ApplyMatrix Command

ApplyMatrix( <Matrix>, <Object> )

Transforms the object O so that point P of O is mapped to:

point M*P, if P is a 2D point and M is a 2 x 2 matrix
point project(M*(x(P), y(P), 1)), if P is a 2D point and M a 3 x 3 matrix: project is a projection, mapping point (x, y, z) to (x/z, y/z).
point M*P, if P is a 3D point and M a 3 x 3 matrix
point N*P, if P is a 3D point and M a 2 x 2 matrix: the matrix N is the completion or order 3 of M: given M = \(\begin{pmatrix}a&b\\ c&d \end{pmatrix}\) then N = \(\begin{pmatrix}a&b&0\\ c&d&0\\0&0&1 \end{pmatrix}\)

Let M={{cos(π/2),-sin(π/2)}, {sin(π/2), cos(π/2)}} be the transformation matrix and u = (2,1) a given vector (object). ApplyMatrix(M,u) yields the vector u'=(-1,2), i.e. the result of a mathematically positive rotation by 90° of vector u.

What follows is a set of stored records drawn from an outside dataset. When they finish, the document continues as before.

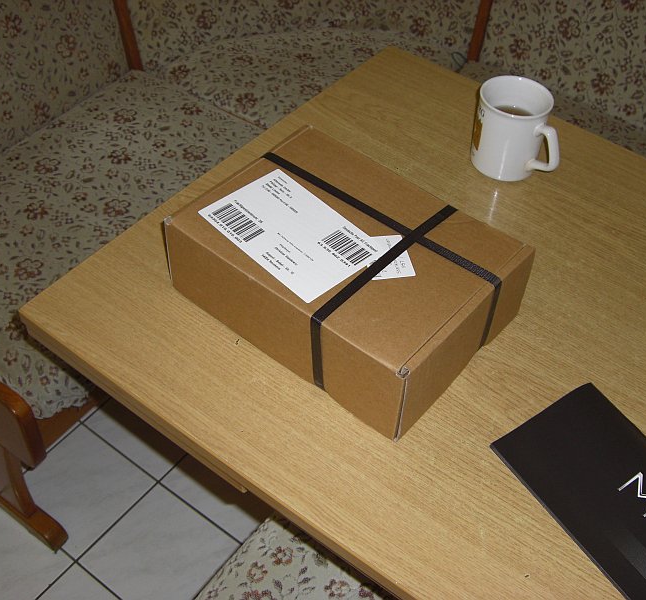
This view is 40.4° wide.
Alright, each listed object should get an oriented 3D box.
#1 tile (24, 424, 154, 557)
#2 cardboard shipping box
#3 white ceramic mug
[{"bbox_3d":[-0.433,0.338,1.559,0.200,0.010,0.200,30,52,22],"label":"tile"},{"bbox_3d":[0.024,-0.031,0.839,0.274,0.090,0.203,33,53,24],"label":"cardboard shipping box"},{"bbox_3d":[0.222,-0.187,1.000,0.108,0.094,0.083,37,54,26],"label":"white ceramic mug"}]

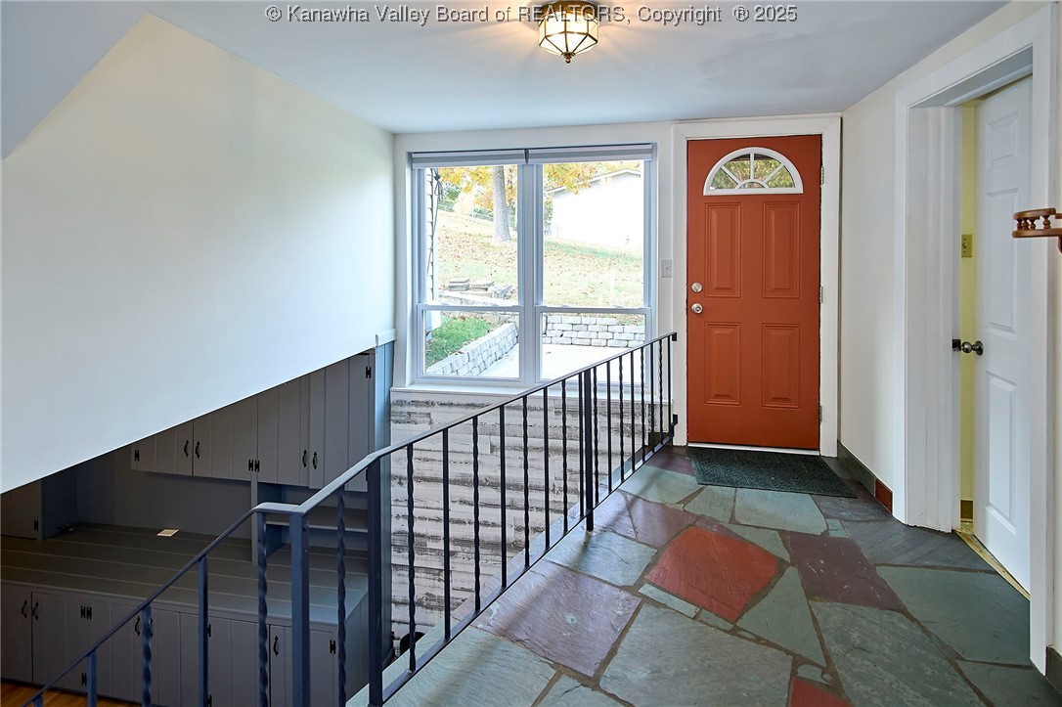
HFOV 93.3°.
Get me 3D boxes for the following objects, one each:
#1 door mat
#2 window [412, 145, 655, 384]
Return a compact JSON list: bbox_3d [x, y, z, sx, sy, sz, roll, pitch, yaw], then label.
[{"bbox_3d":[1.405,0.704,3.033,0.830,0.015,0.550,2,10,11],"label":"door mat"},{"bbox_3d":[-0.024,-0.645,3.757,1.830,1.740,0.110,1,3,12],"label":"window"}]

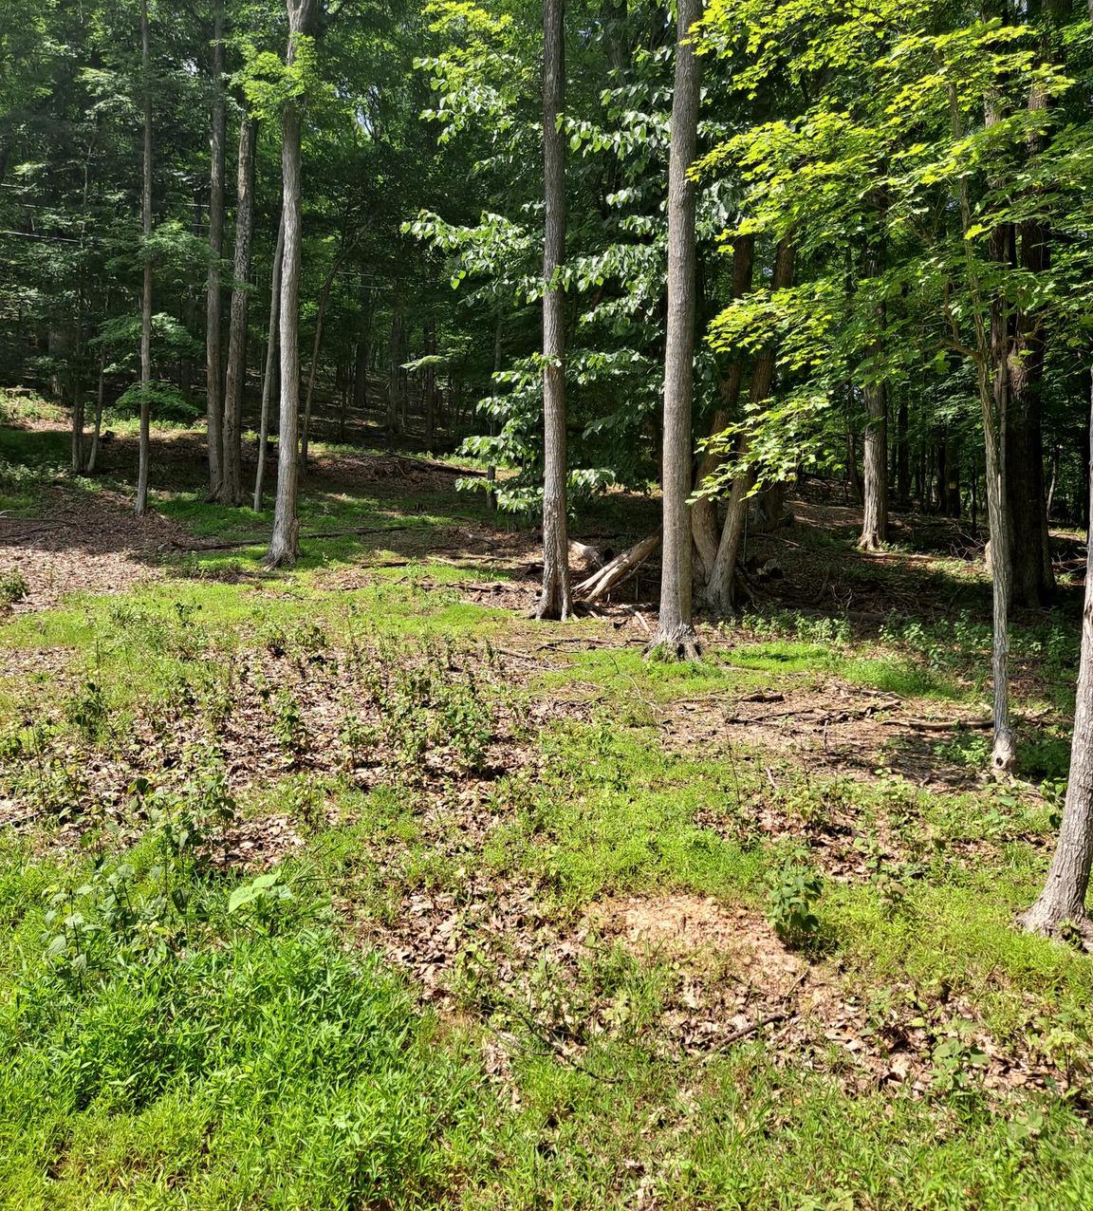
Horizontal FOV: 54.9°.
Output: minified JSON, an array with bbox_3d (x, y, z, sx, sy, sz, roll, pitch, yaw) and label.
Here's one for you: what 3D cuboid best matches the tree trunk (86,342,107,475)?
[{"bbox_3d":[-9.565,-4.177,22.412,0.250,2.710,0.220,7,4,0],"label":"tree trunk"}]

Let M={{1,1,0},{0,1,1},{1,0,1}} be a matrix and u=(2,1) a given vector. ApplyMatrix(M,u) yields vector u'=(1,0.67). In effect \(\begin{pmatrix}1&1&0\\ 0&1&1\\1&0&1 \end{pmatrix}\) \(\begin{pmatrix}2\\ 1\\1 \end{pmatrix}\) = \(\begin{pmatrix}3\\ 2\\3 \end{pmatrix}\), and (3/3 = 1, 2/3 ≈ 0.67) (rounding to 2 decimal places)

This command also works with quadrics and images: it will return "undefined" when the determinant of the transformation matrix is 0.